Commodore 64C slim case (including Kickstarter/Pixelwizard cases)
Remove the three screws on the bottom of the case. Unscrew the old keyboard. Remove the keyboard plug and power LED wire. Attach the ribbon cable to the MechBoard64 and Commodore 64 motherboard. Pay attention to the direction of the cable – the missing pin on the keyboard has to match the missing pin on the motherboard! Insert and fasten the MechBoard64. Carefully reattach the top part to the bottom part of the case and fasten it using the three screws that were removed during the disassembly.
Commodore 64C slim case with a wide motherboard
Some of the first slim case Commodore 64C machines has an old long board installed (Assy 250425 or Assy 250466). This combination of a wide motherboard and a slim case needs a 10 cm extension cable in order to work. The extension cable can be ordered along with the MechBoard64. The extension cable has been marked to ensure correct assembly and is simply attached to the 20 cm ribbon cable.
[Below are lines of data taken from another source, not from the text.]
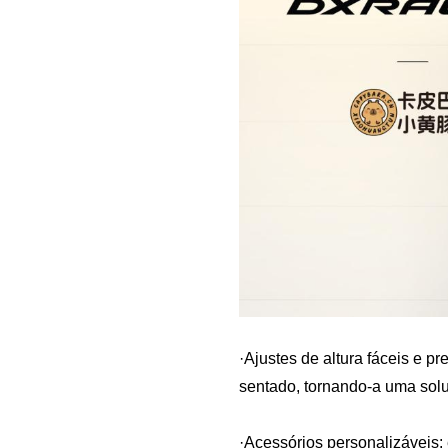
·Ajustes de altura fáceis e p
sentado, tornando-a uma sol
·Acessórios personalizáveis: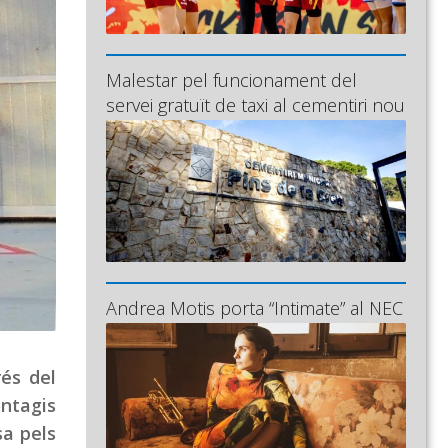
Malestar pel funcionament del
servei gratuït de taxi al cementiri nou
Andrea Motis porta “Intimate” al NEC
rés del
ontagis
sa pels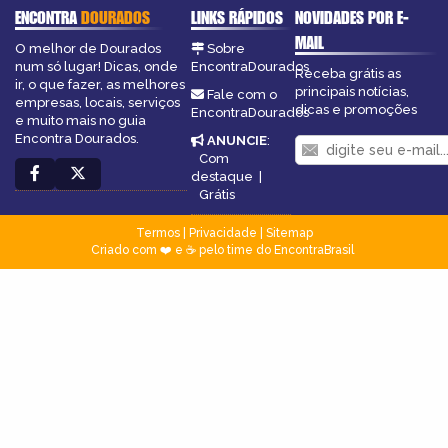
ENCONTRA
DOURADOS
LINKS RÁPIDOS
NOVIDADES POR E-
MAIL
O melhor de Dourados
Sobre
num só lugar! Dicas, onde
EncontraDourados
Receba grátis as
ir, o que fazer, as melhores
principais notícias,
Fale com o
empresas, locais, serviços
dicas e promoções
EncontraDourados
e muito mais no guia
Encontra Dourados.
ANUNCIE
:
Com
destaque
|
Grátis
Termos
|
Privacidade
|
Sitemap
Criado com ❤️ e ☕ pelo time do EncontraBrasil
Change the LED color of the Shift Lock key
The MechBoard64 has a red LED (3mm, 20mA, 1.8-2.2Vf,) pre-installed for the Shift Lock circuit to indicate its current state (on or off). However, a green LED is also provided as a spare part along with a few extra microswitches. Some Commodore 64 cases have a green power LED. In those cases, the LED can easily be exchanged to match the color of the power LED. To do that, use the included keycap puller to remove the keycap of the Shift Lock key. Use your fingers or some pliers and carefully remove the LED from the SIP sockets and replace it with the color of choice. Re-insert the Shift Lock keycap and check that it lights up when the key is activated.
If it doesn’t light up when activated, the LED has most likely been inserted incorrectly (i.e. the anode has been inserted into the cathode socket and vice versa). In that case, remove the Shift Lock keycap and rotate the LED to make it work.
Modding the MechBoard64
ANY MODDING WILL VOID YOUR WARRANTY AND IS DONE AT YOUR OWN RISK!
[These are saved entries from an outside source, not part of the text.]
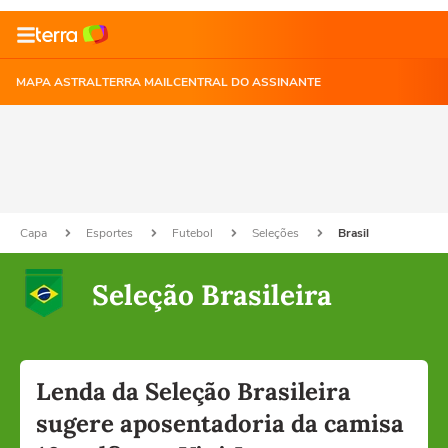
MAPA ASTRAL
TERRA MAIL
CENTRAL DO ASSINANTE
Capa
Esportes
Futebol
Seleções
Brasil
Seleção Brasileira
Lenda da Seleção Brasileira
sugere aposentadoria da camisa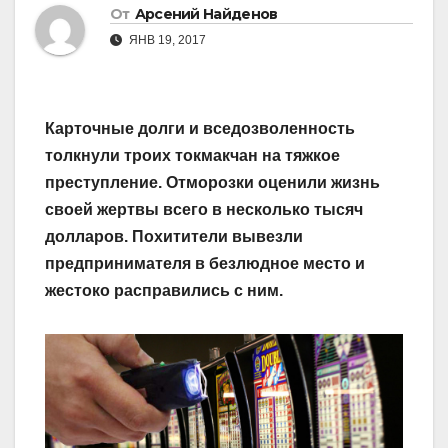
От
Арсений Найденов
ЯНВ 19, 2017
Карточные долги и вседозволенность
толкнули троих токмакчан на тяжкое
преступление. Отморозки оценили жизнь
своей жертвы всего в несколько тысяч
долларов. Похитители вывезли
предпринимателя в безлюдное место и
жестоко расправились с ним.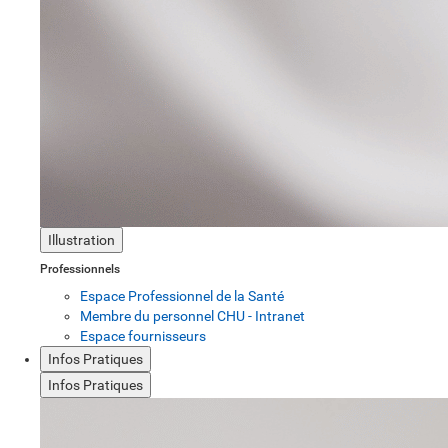
Illustration
Professionnels
Espace Professionnel de la Santé
Membre du personnel CHU - Intranet
Espace fournisseurs
Infos Pratiques
Infos Pratiques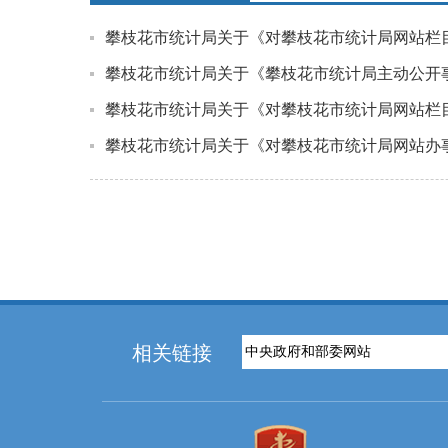
攀枝花市统计局关于《对攀枝花市统计局网站栏
攀枝花市统计局关于《攀枝花市统计局主动公开
攀枝花市统计局关于《对攀枝花市统计局网站栏
攀枝花市统计局关于《对攀枝花市统计局网站办
相关链接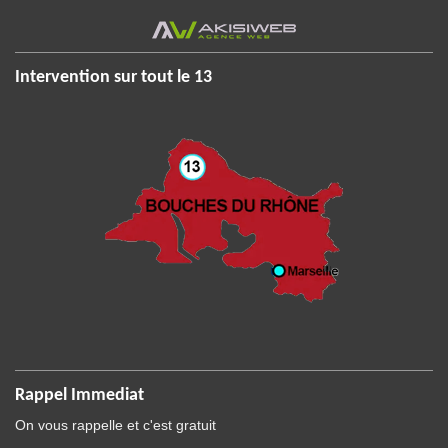
Intervention sur tout le 13
Rappel Immediat
On vous rappelle et c'est gratuit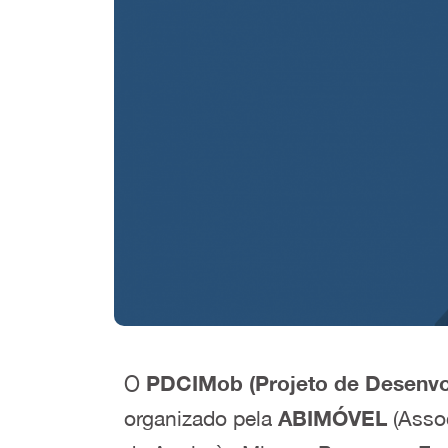
O
PDCIMob (Projeto de Desenvolv
organizado pela
ABIMÓVEL
(Asso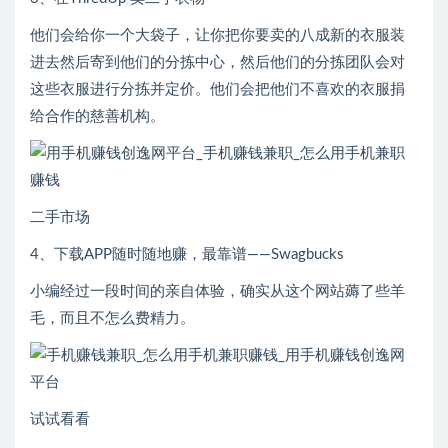
他们会给你一个大袋子，让你把你要卖的八成新的衣服装
进去然后寄到他们的分拣中心，然后他们的分拣团队会对
这些衣服进行分拣并定价。他们会把他们不喜欢的衣服捐
给合作的慈善机构。
二手市场
4、下载APP随时随地赚，最靠谱——Swagbucks
小编经过一段时间的亲自体验，确实从这个网站薅了些羊
毛，而且不怎么费精力。
试试看看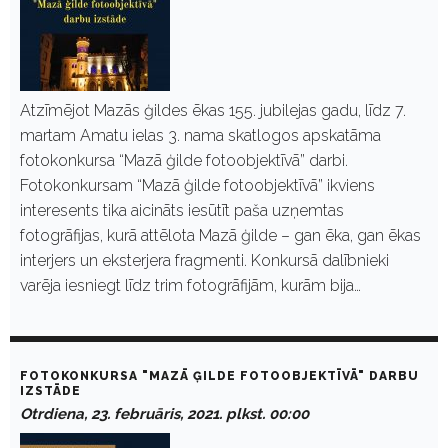
Atzīmējot Mazās ģildes ēkas 155. jubilejas gadu, līdz 7.
martam Amatu ielas 3. nama skatlogos apskatāma
fotokonkursa “Mazā ģilde fotoobjektīvā” darbi.
Fotokonkursam “Mazā ģilde fotoobjektīvā” ikviens
interesents tika aicināts iesūtīt paša uzņemtas
fotogrāfijas, kurā attēlota Mazā ģilde – gan ēka, gan ēkas
interjers un eksterjera fragmenti. Konkursā dalībnieki
varēja iesniegt līdz trim fotogrāfijām, kurām bija…
FOTOKONKURSA "MAZĀ ĢILDE FOTOOBJEKTĪVĀ" DARBU
IZSTĀDE
Otrdiena, 23. februāris, 2021. plkst. 00:00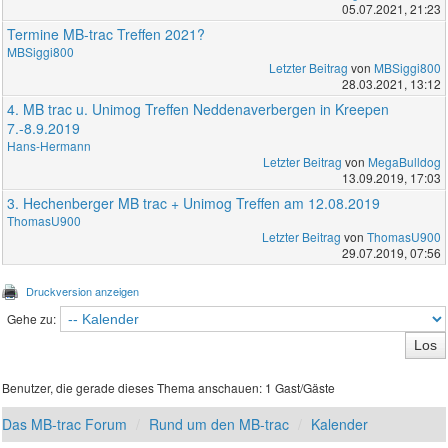
05.07.2021, 21:23
Termine MB-trac Treffen 2021?
MBSiggi800
Letzter Beitrag
von
MBSiggi800
28.03.2021, 13:12
4. MB trac u. Unimog Treffen Neddenaverbergen in Kreepen
7.-8.9.2019
Hans-Hermann
Letzter Beitrag
von
MegaBulldog
13.09.2019, 17:03
3. Hechenberger MB trac + Unimog Treffen am 12.08.2019
ThomasU900
Letzter Beitrag
von
ThomasU900
29.07.2019, 07:56
Druckversion anzeigen
Gehe zu:
Benutzer, die gerade dieses Thema anschauen: 1 Gast/Gäste
Das MB-trac Forum
Rund um den MB-trac
Kalender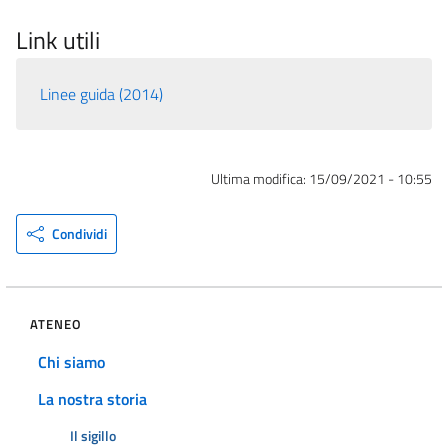
Link utili
Linee guida (2014)
Ultima modifica:
15/09/2021 - 10:55
Condividi
ATENEO
Chi siamo
La nostra storia
Il sigillo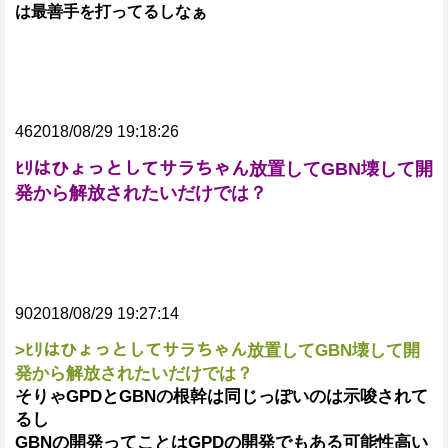
は最善手を打ってるしなぁ
462018/08/29 19:18:26
ﾋﾘはひょっとしてサラちゃん放置してGBN壊して開
発から解放されたいだけでは？
902018/08/29 19:27:14
>ﾋﾘはひょっとしてサラちゃん放置してGBN壊して開
発から解放されたいだけでは？
そりゃGPDとGBNの根幹は同じっぽいのは示唆されて
るし
GBNの開発ってことはGPDの開発でもある可能性高い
The Shift Lock key uses a standard non-latching microswitch like the remainder of the keyboard. However, it can be exchanged with a latching type microswitch (e.g. a Cherry locking switch). In order to do this, the microswitch that came with the keyboard has to be de-soldered and replaced by the new microswitch. Locate the Shift Lock key on the backside of the PCB and desolder the LED pins and the microswitch pins. Remove the Shift Lock keycap with the keycap puller and microswitch. Insert and solder the locking type microswitch.
After the exchange, the two pin header caps inside the Shift Lock circuit area at the bottom right of the PCB has to be moved to position ‘3-1’ in order for the new switch to work.